Hi we were at Cloverdale as well. Logan's half-brother was going for is CGN and we went to support him. 

Great for Chester's Mom. We were there Sunday late morning / early afternoon.


----------



## Melakat (Oct 9, 2010)

I don't remember life every being so busy as it is for me as of late. I work from home managing a couple of associations and things are very busy and then you throw a Golden Puppy and a 16 year old cat who is not doing well and there seems so little time for anything 

Well my Logan boy had a huge growth spurt this past week and he definitely no longer looks like the puppy I brought home already 6 weeks ago now.

He is one bright fellow and my husband and I have spent a lot of time training with him. He is EXCELLENT at heeling. When we say Heel he automatically goes to the heel position on our left side. We are also working at leave it and offering him something in return (get it) to avoid any future resource guarding difficulties and this week really working with him on a loose leash.

We really enjoy Puppy Kindy in that he is learning amongst many distractions. These dogs absorb so much at this age.

I often give him his breakfast in a large Kong which keeps him really busy while I work but he gets really ticked and starts barking when there are only a few pieces left in the Kong and they are more difficult for him to get at.

A couple of photos for you. 1 from the lake 2 weeks ago and 1 recent one I got of him being naughty and jumping up onto the couch. This is a bad habit of his. He loves jumping up onto our couch and we always have to tell him "off" and put him down. This is most likely as my oldest son's fault as when Logan first came to us he would always snuggle with him on the couch - so lots of mixed signals on our bad part 

We are doing well though in the food dept. and all of us in the family have a pact to not feed him anything from our plates. So far so good!
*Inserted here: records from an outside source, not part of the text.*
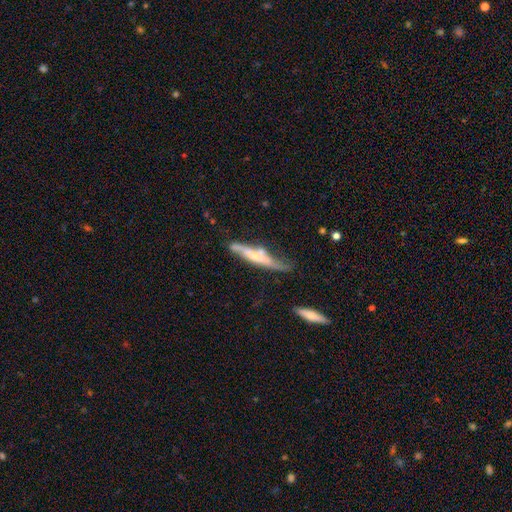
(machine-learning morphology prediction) The model was most divided on "merging": none: 40%, minor disturbance: 30%, major disturbance: 16%, merger: 14%. More confident: edge-on disk — yes (67%); smooth or featured — featured or disk (56%).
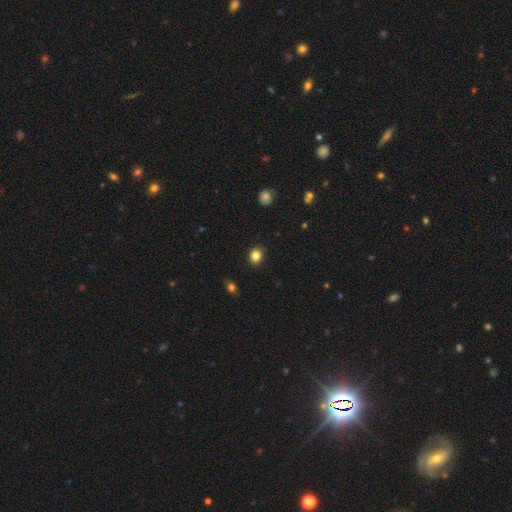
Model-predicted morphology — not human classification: type=smooth (84%); roundness=round (67%); merging=none (91%).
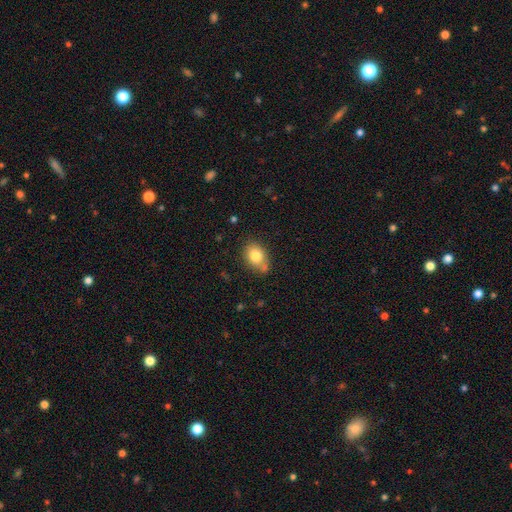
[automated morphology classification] smooth_or_featured: smooth (p=0.80) [alt: featured or disk p=0.11]
how_rounded: in between (p=0.72) [alt: round p=0.27]
merging: none (p=0.65) [alt: minor disturbance p=0.21]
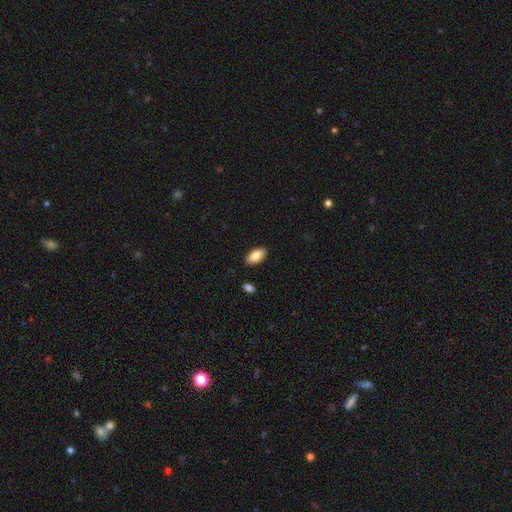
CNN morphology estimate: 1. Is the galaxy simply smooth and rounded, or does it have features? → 83% smooth, 10% featured or disk, 6% star or artifact.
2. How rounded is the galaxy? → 91% in between, 7% cigar-shaped, 2% round.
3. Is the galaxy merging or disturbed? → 88% none, 8% minor disturbance, 2% major disturbance, 2% merger.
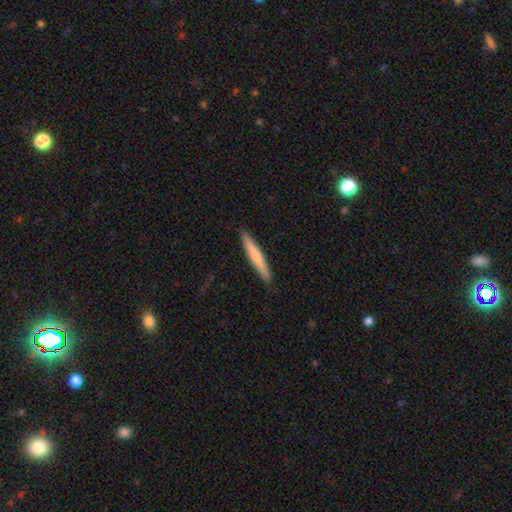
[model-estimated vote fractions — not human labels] Smooth or featured: smooth — 67% (featured or disk — 28%)
How rounded: cigar-shaped — 95% (in between — 4%)
Merging: none — 91% (minor disturbance — 7%)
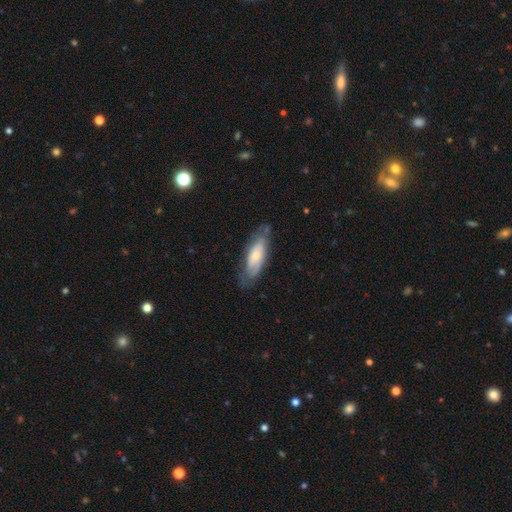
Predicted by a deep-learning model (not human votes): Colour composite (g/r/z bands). It shows a featured or disk galaxy (50%). Merging: none (65%).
Thanks everyone for checking in. Our hearts continue to heal in the loss of our Oakley. We took Logan to Oakley's favourite park last week and introduced him to the fresh water stream that Oakley used to take a drink from and splash around in. Sweet Memories of him being relived through Logan. Precious gifts these Goldens are.


----------



## swishywagga (Nov 13, 2012)

Lovely photos, look at those big paws!. So happy for you and your family, Logan is so precious.


----------



## goldenpaws828 (Jun 22, 2007)

Melakat , it is so wonderful to hear how much Logan is helping you heal from the loss of Oakley. He has really changed from the ist. photos you posted of him on gotta day. Did he do okay from his shots? It is very apparent how much he is loved by you and your family 

I work at night and usually don't get home till midnight so my husband has the night duty. When his alarm goes off at 4:30 am Brody is wide awake so that means I am wide awake also :no:. I do take a nap after Brody goes in his crate after lunch just so I don't look like a zombie! I don't put him into the crate much during the day as he is with me in the kitchen which I have a baby gate across the doorway into the living room. In some ways it is like having a 14 pound newborn to watch and care for, but just one look at him and I realize how much I love him and that Tanner is just rolling around on the floor laughing at his new brothers antics from the Rainbow Bridge!


Paula


----------



## Melakat (Oct 9, 2010)

goldenpaws828 said:


> Melakat , it is so wonderful to hear how much Logan is helping you heal from the loss of Oakley. He has really changed from the ist. photos you posted of him on gotta day. Did he do okay from his shots? It is very apparent how much he is loved by you and your family
> 
> I work at night and usually don't get home till midnight so my husband has the night duty. When his alarm goes off at 4:30 am Brody is wide awake so that means I am wide awake also :no:. I do take a nap after Brody goes in his crate after lunch just so I don't look like a zombie! I don't put him into the crate much during the day as he is with me in the kitchen which I have a baby gate across the doorway into the living room. In some ways it is like having a 14 pound newborn to watch and care for, but just one look at him and I realize how much I love him and that Tanner is just rolling around on the floor laughing at his new brothers antics from the Rainbow Bridge!
> 
> ...


So wonderful to hear how Brody is healing your heart as Logan is ours. Interesting my husband is a baker and gets up at 4:00 a.m. Logan is beside our bed on my side in a crate at night and he typically has slept right through my husband getting up. This past week he outgrew his small crate (one of our boys had lent it to us) and in a larger one and now he barks at my husband when he gets up so he takes him out for a potty and then puts him back in his crate and then he sleeps until 6 - 6:30 for me so I am lucky in that he goes back to sleep. It is hard when we are all on different schedules and for the pups too! What time does Brody go to bed at night ? Logan is around 10 or 11.


----------



## GoldenSkies (Feb 27, 2014)

Melakat said:


> Hi we were at Cloverdale as well. Logan's half-brother was going for is CGN and we went to support him.
> 
> Great for Chester's Mom. We were there Sunday late morning / early afternoon.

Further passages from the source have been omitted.